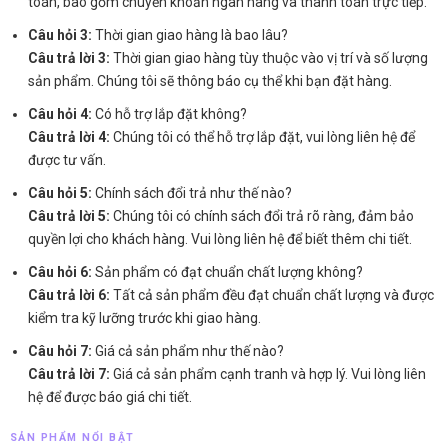
toán, bao gồm chuyển khoản ngân hàng và thanh toán trực tiếp.
Câu hỏi 3:
Thời gian giao hàng là bao lâu?
Câu trả lời 3:
Thời gian giao hàng tùy thuộc vào vị trí và số lượng
sản phẩm. Chúng tôi sẽ thông báo cụ thể khi bạn đặt hàng.
Câu hỏi 4:
Có hỗ trợ lắp đặt không?
Câu trả lời 4:
Chúng tôi có thể hỗ trợ lắp đặt, vui lòng liên hệ để
được tư vấn.
Câu hỏi 5:
Chính sách đổi trả như thế nào?
Câu trả lời 5:
Chúng tôi có chính sách đổi trả rõ ràng, đảm bảo
quyền lợi cho khách hàng. Vui lòng liên hệ để biết thêm chi tiết.
Câu hỏi 6:
Sản phẩm có đạt chuẩn chất lượng không?
Câu trả lời 6:
Tất cả sản phẩm đều đạt chuẩn chất lượng và được
kiểm tra kỹ lưỡng trước khi giao hàng.
Câu hỏi 7:
Giá cả sản phẩm như thế nào?
Câu trả lời 7:
Giá cả sản phẩm cạnh tranh và hợp lý. Vui lòng liên
hệ để được báo giá chi tiết.
SẢN PHẨM NỔI BẬT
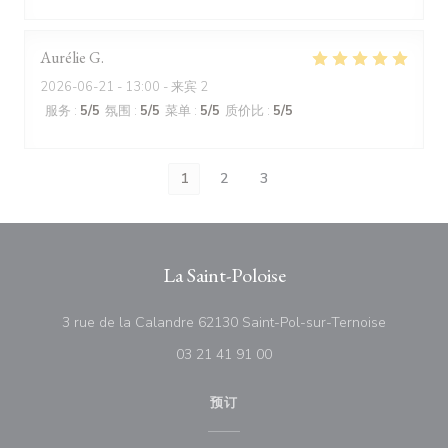
Aurélie
G
2026-06-21
- 13:00 - 来宾 2
服务
:
5
/5
氛围
:
5
/5
菜单
:
5
/5
质价比
:
5
/5
1
2
3
La Saint-Poloise
((在新窗口
3 rue de la Calandre 62130 Saint-Pol-sur-Ternoise
03 21 41 91 00
预订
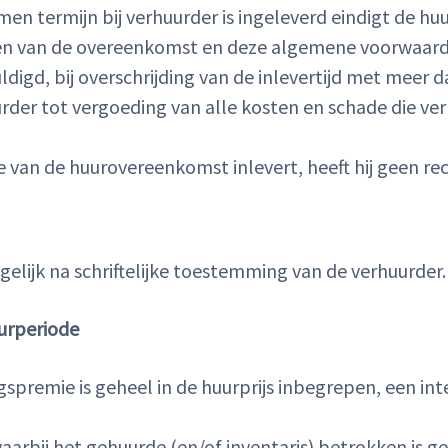
en termijn bij verhuurder is ingeleverd eindigt de h
en van de overeenkomst en deze algemene voorwaarden 
igd, bij overschrijding van de inlevertijd met meer da
urder tot vergoeding van alle kosten en schade die v
van de huurovereenkomst inlevert, heeft hij geen rec
elijk na schriftelijke toestemming van de verhuurder.
uurperiode
gspremie is geheel in de huurprijs inbegrepen, een inte
arbij het gehuurde (en/of inventaris) betrokken is gel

────────────────

- _Try it_
State the count of lines holding the string "gian" in the listing above, and nothing else.

- _Finished exercise_
2